Here’s the GitLab pipeline that builds the site and publishes it to a branch that Render can deploy:
# .gitlab-ci.yml
stages:
- build
- publish
image: hugomods/hugo:0.151.2
variables:
HUGO_ENV: production
cache:
key: ${CI_COMMIT_REF_SLUG}
paths:
- resources/_gen/
- .hugo_cache/
build:
stage: build
script:
- hugo --gc --minify
artifacts:
paths:
- public
expire_in: 1 hour
rules:
- if: '$CI_COMMIT_BRANCH == "main"'
publish:
stage: publish
needs: ["build"]
image: alpine:3.20
script:
- set -e
- apk add --no-cache git rsync
- git config user.name "gitlab-ci"
- git config user.email "ci@example.com"
- git config --global --add safe.directory "$CI_PROJECT_DIR"
- export GIT_ASKPASS=/bin/true
# Use CI Job Token username if available; fallback to literal for older runners
- export PUSH_USER="${CI_JOB_TOKEN_USER:-gitlab-ci-token}"
- export DEPLOY_REMOTE="https://${PUSH_USER}:${CI_JOB_TOKEN}@${CI_SERVER_HOST}/${CI_PROJECT_PATH}.git"
# Single authenticated remote for all ops
- git remote remove deploy 2>/dev/null || true
- git remote add deploy "$DEPLOY_REMOTE"
- git fetch --prune deploy
# Create render-dist remotely if missing
- |
if ! git ls-remote --exit-code --heads deploy render-dist >/dev/null 2>&1; then
git checkout --orphan render-dist
rm -rf *
git commit --allow-empty -m "feat(deploy): initialize render-dist"
git push deploy HEAD:render-dist
git switch "${CI_COMMIT_BRANCH:-main}"
fi
# Attach worktree to render-dist
- git worktree prune || true
- git worktree add /tmp/render-dist deploy/render-dist || git worktree add /tmp/render-dist render-dist
# Sync build output WITHOUT nuking the .git file in the worktree
- test -d public
- rsync -a --delete --exclude='.git' public/ /tmp/render-dist/
# Copy render.yaml for Render.com to see
- rsync -a --delete render.yaml /tmp/render-dist/
# Safety check: ensure worktree still a repo
- test -f /tmp/render-dist/.git
# Commit & push only if there are changes
- cd /tmp/render-dist
- git add -A
- git diff --quiet --cached || git commit -m "Deploy ${CI_COMMIT_SHORT_SHA} at $(date -u +%Y-%m-%dT%H:%M:%SZ)"

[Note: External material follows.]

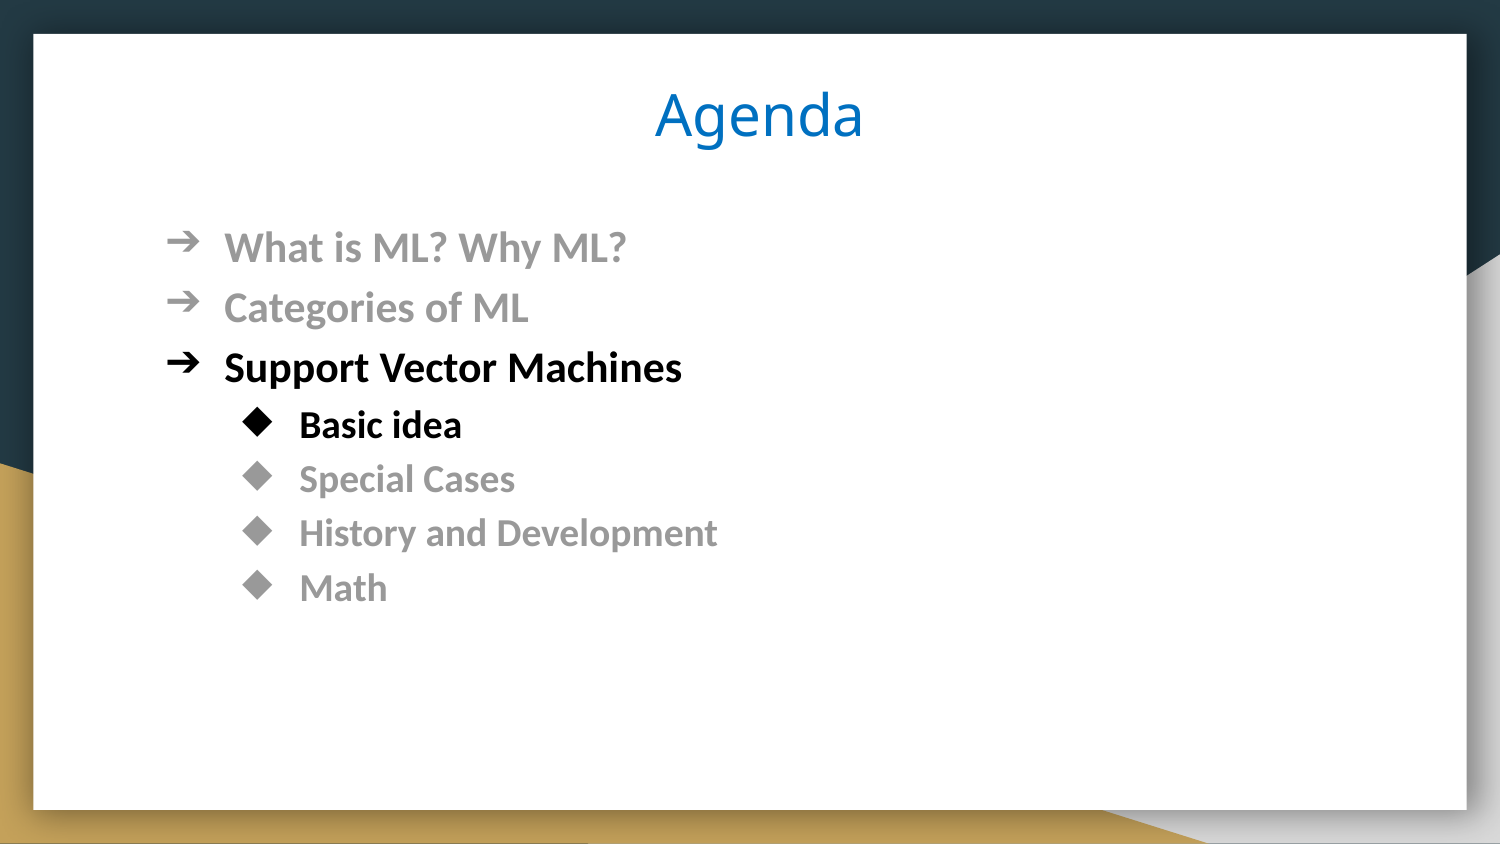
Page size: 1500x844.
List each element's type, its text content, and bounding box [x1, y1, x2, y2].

list What is ML? Why ML? Categories of ML Support Vector Machines Basic idea Special Cases History and Development Math [134, 195, 1143, 685]
title Agenda [640, 62, 950, 167]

- git push deploy HEAD:render-dist
rules:
- if: '$CI_COMMIT_BRANCH == "main"'
At a high level:
- The
buildjob runs Hugo using a recent Hugo image (hugomods/hugo:0.151.2), not Render’s older one. This is where the actual site gets built. - The output from that build ends up in
public/, and we keep it as an artifact for the next stage. - The
publishjob then takes that built site and commits just the generated HTML, CSS, and other static files to a dedicated branch calledrender-dist. - Render is configured to deploy from that
render-distbranch, so Render never has to run Hugo itself. It just serves the already-built static files.
There are a few different approaches to this problem, but I went with this solution for a few key reasons:
- I control the Hugo version instead of waiting for Render to update theirs, but I also don’t have to wait for Hugo to be installed on every build.
- I only pay in GitLab CI minutes, which are free up to 400 minutes a month. I also have experience with GitLab pipelines from my day job, which made setup straightforward.
- This leaves Render to simply deploy static files, which is what it’s good at.
And for completeness, here is my render.yaml, the configuration for Render that lives in the root of the project:
services:
- type: web
name: domdo.es
env: static
branch: render-dist # deploy the prebuilt branch
staticPublishPath: ./ # files live at repo root on render-dist
autoDeployTrigger: commit
Is this a perfect solution? Definitely not. It would be nice if Render provided a build image with an up-to-date version of Hugo. Then again, it is doing a lot for me for free.